* _Provided data_:
- - - - - - -

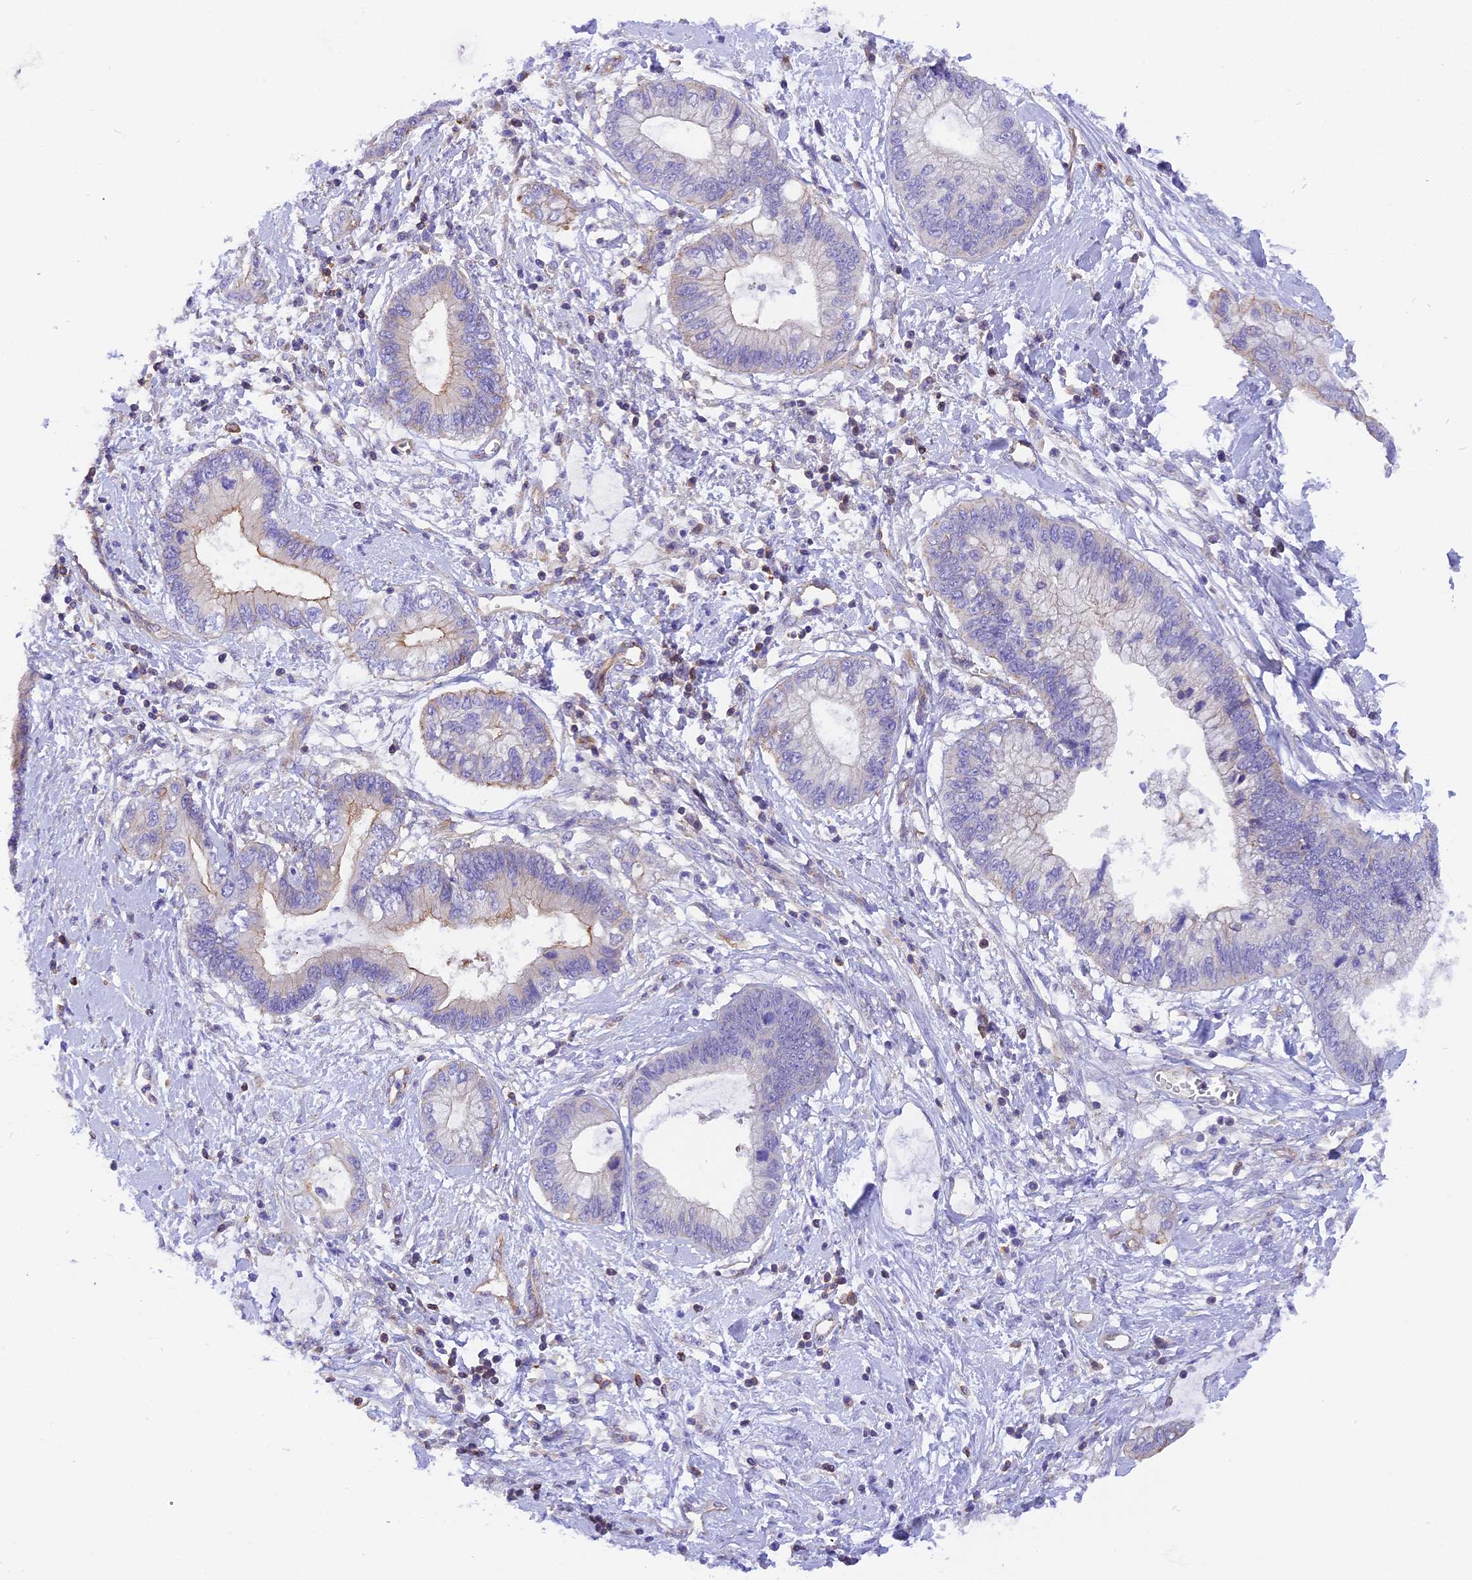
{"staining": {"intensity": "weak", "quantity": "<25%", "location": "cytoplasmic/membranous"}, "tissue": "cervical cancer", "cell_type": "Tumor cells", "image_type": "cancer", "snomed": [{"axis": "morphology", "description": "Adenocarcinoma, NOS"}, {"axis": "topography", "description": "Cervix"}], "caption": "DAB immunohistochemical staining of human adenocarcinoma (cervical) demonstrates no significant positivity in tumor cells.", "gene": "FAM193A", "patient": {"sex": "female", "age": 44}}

- - - - - - -

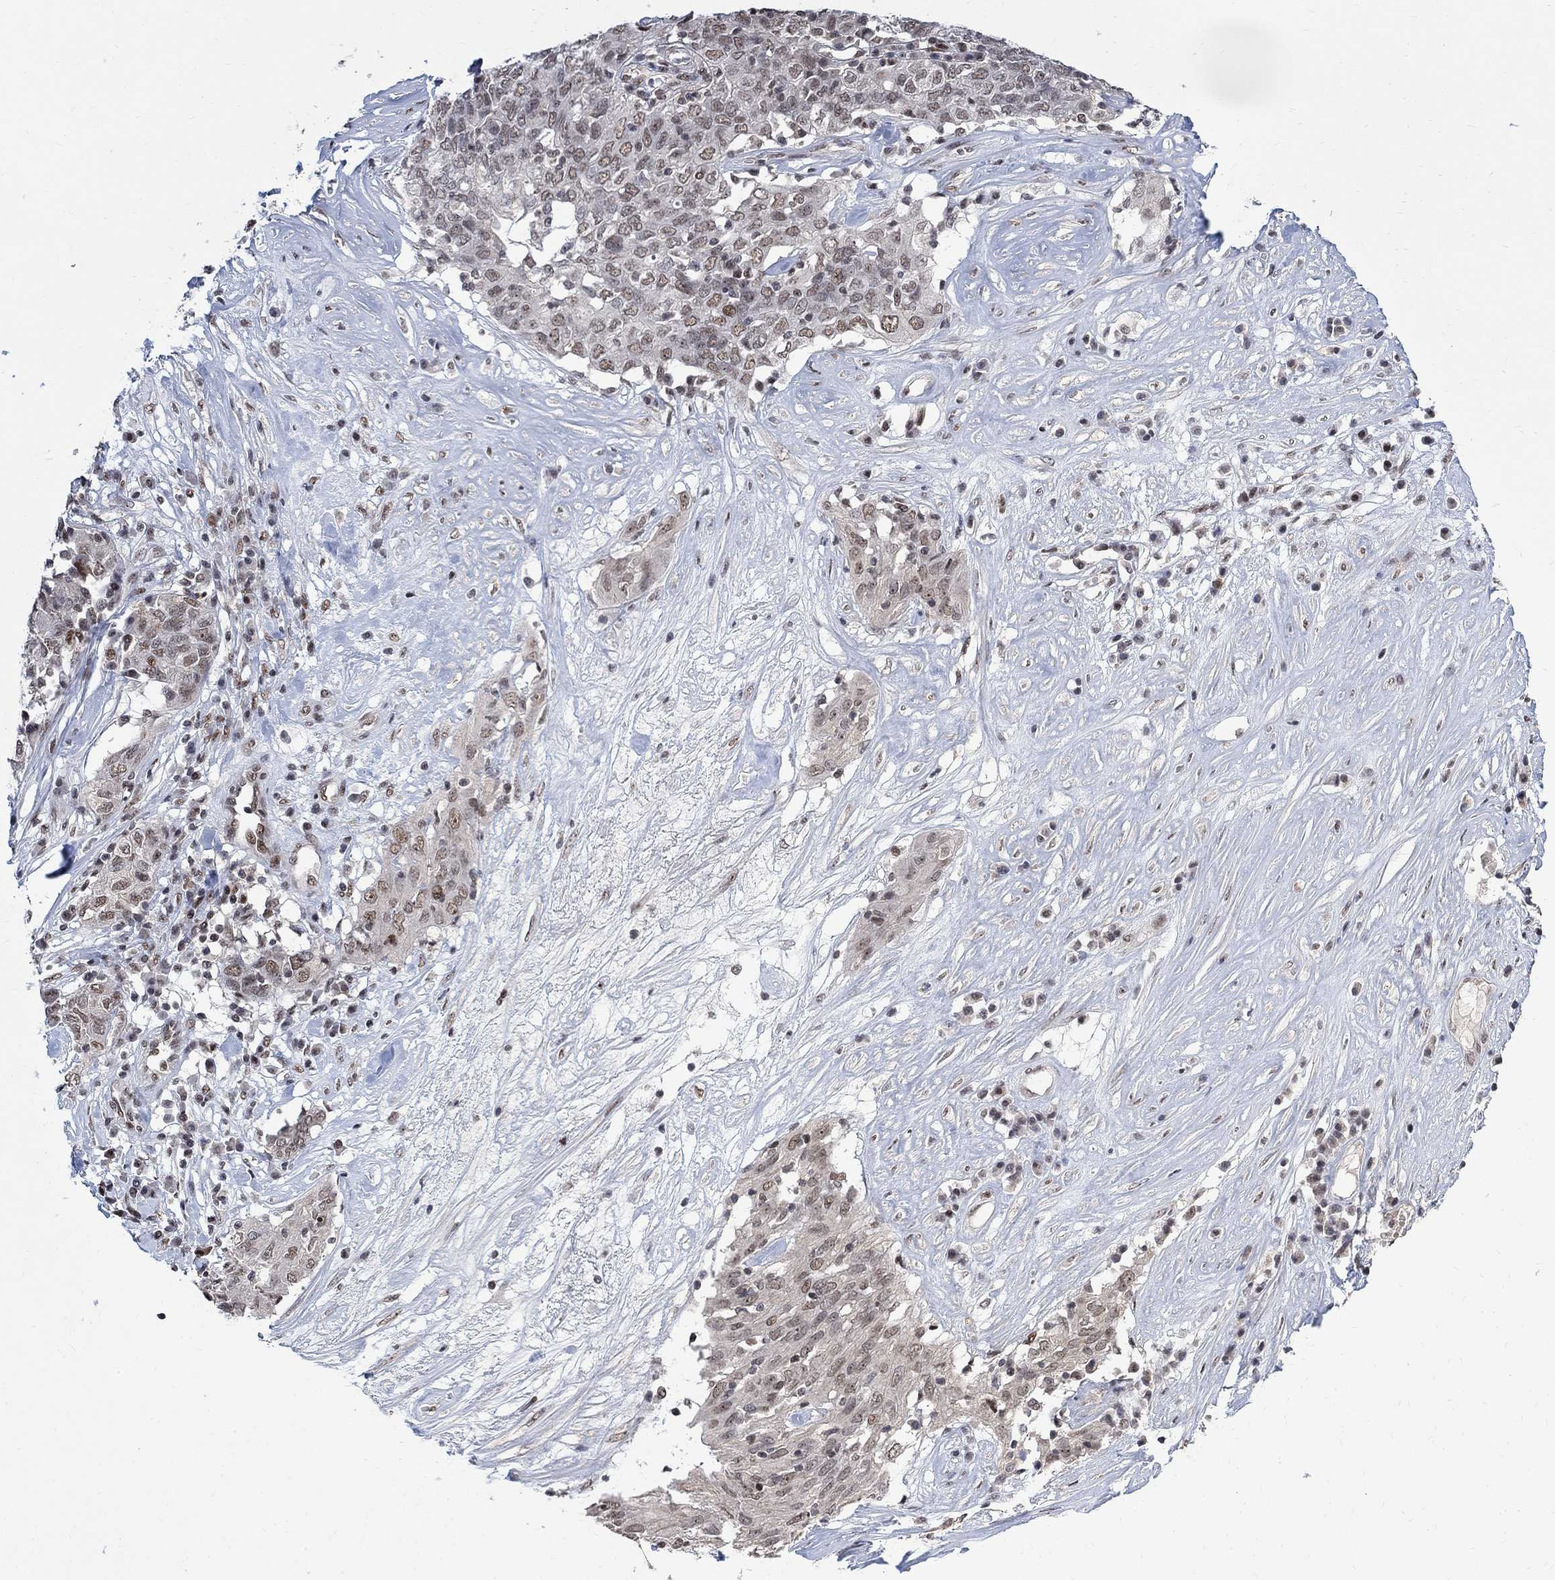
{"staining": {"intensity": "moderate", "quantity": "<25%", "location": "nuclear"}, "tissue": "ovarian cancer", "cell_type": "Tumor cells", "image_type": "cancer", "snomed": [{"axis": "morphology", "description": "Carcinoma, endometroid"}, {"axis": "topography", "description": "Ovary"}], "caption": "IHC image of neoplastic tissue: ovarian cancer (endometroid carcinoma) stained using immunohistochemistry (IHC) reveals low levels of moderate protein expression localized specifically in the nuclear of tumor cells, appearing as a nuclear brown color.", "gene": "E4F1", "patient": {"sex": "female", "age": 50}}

- - - - - - -

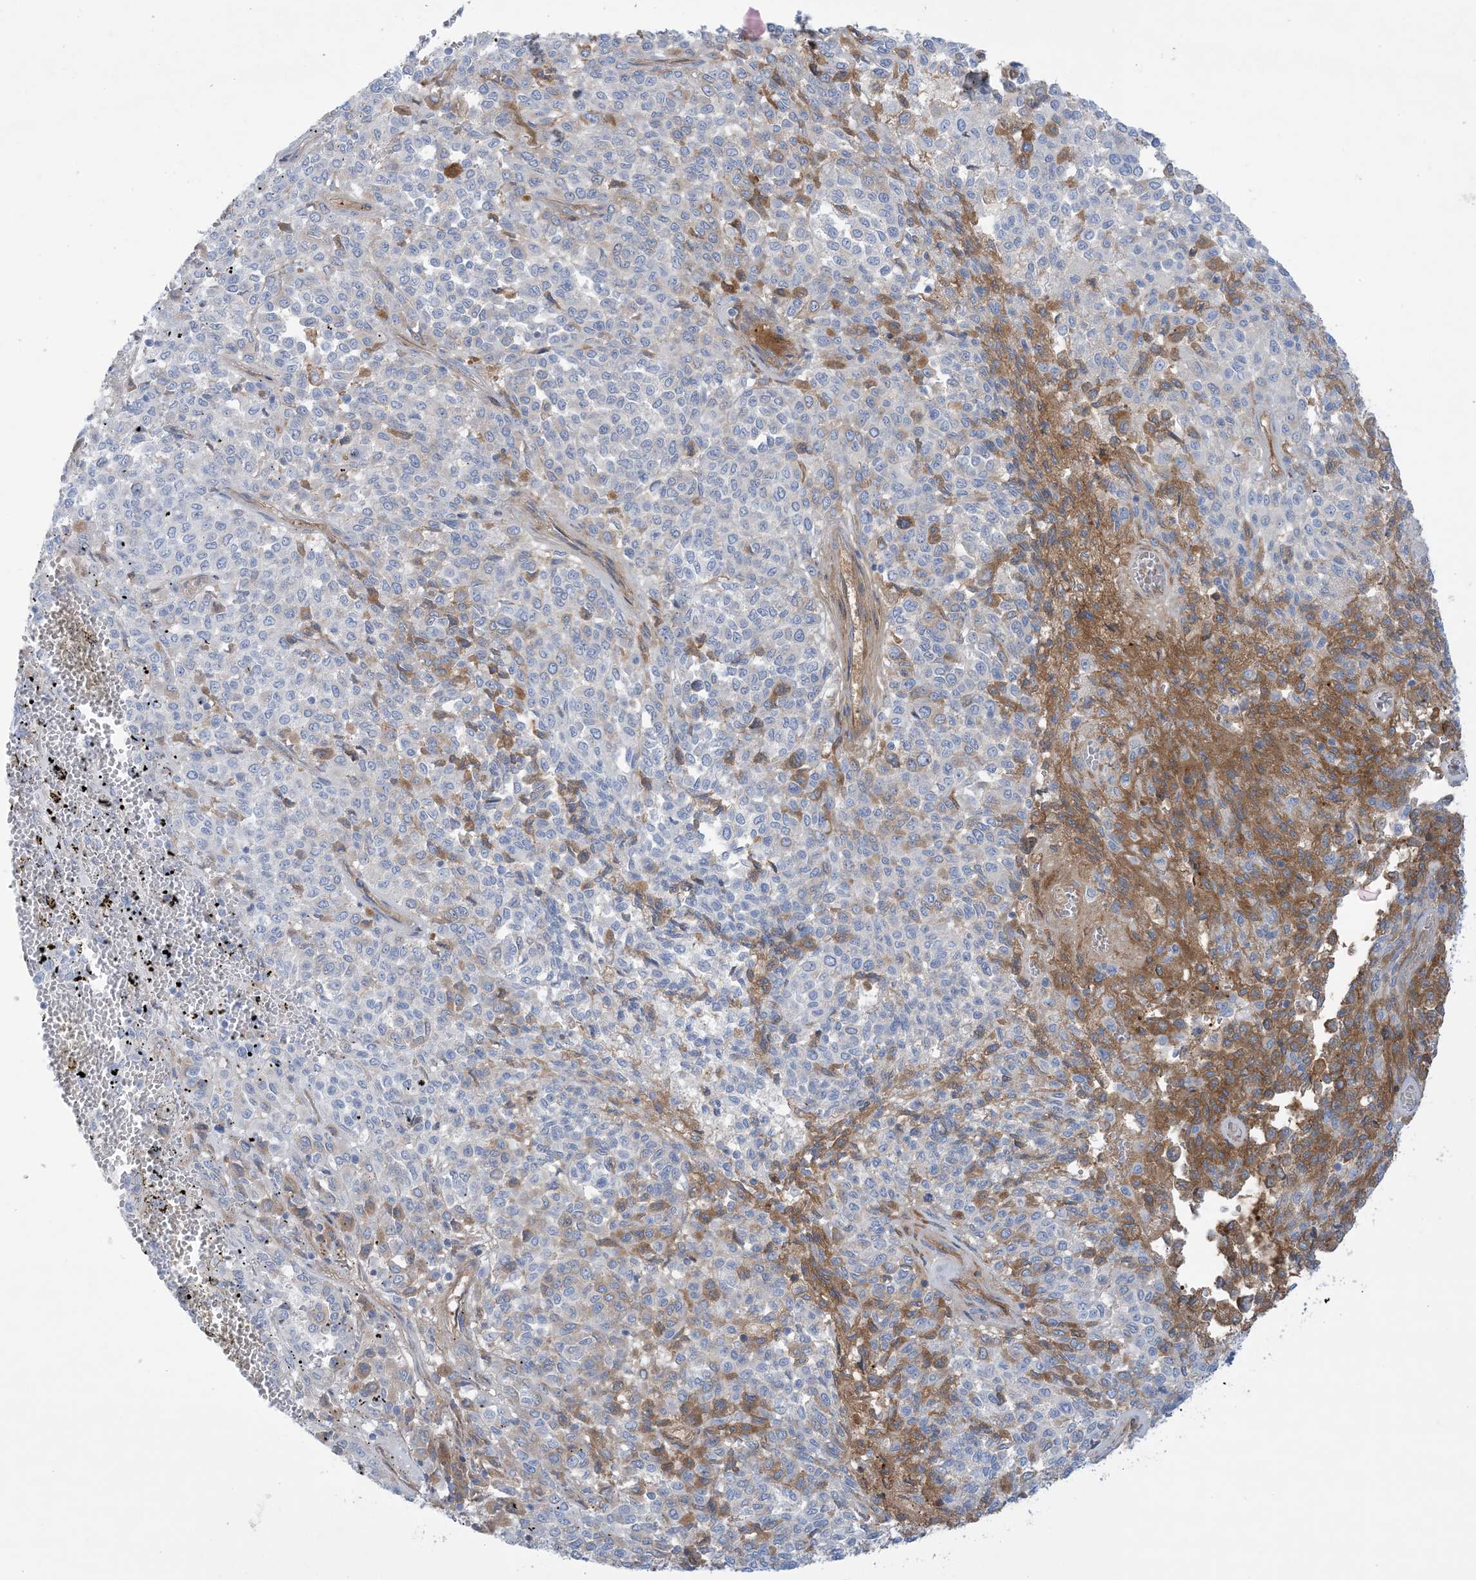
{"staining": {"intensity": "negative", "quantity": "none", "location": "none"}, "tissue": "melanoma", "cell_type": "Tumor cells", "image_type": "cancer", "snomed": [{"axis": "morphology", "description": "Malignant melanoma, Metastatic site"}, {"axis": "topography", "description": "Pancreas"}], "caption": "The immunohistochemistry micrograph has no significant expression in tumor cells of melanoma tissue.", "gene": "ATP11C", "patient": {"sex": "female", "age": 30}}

- - - - - - -

* _Work request_: Find every line above where the word "immunohistochemistry" occurs, and copy that line.

* _Completed exercise_:
{"staining": {"intensity": "moderate", "quantity": "<25%", "location": "nuclear"}, "tissue": "ovarian cancer", "cell_type": "Tumor cells", "image_type": "cancer", "snomed": [{"axis": "morphology", "description": "Carcinoma, endometroid"}, {"axis": "topography", "description": "Ovary"}], "caption": "IHC image of neoplastic tissue: ovarian cancer (endometroid carcinoma) stained using immunohistochemistry (IHC) reveals low levels of moderate protein expression localized specifically in the nuclear of tumor cells, appearing as a nuclear brown color.", "gene": "E4F1", "patient": {"sex": "female", "age": 50}}
{"staining": {"intensity": "negative", "quantity": "none", "location": "none"}, "tissue": "melanoma", "cell_type": "Tumor cells", "image_type": "cancer", "snomed": [{"axis": "morphology", "description": "Malignant melanoma, Metastatic site"}, {"axis": "topography", "description": "Pancreas"}], "caption": "The immunohistochemistry micrograph has no significant expression in tumor cells of melanoma tissue.", "gene": "ATP11C", "patient": {"sex": "female", "age": 30}}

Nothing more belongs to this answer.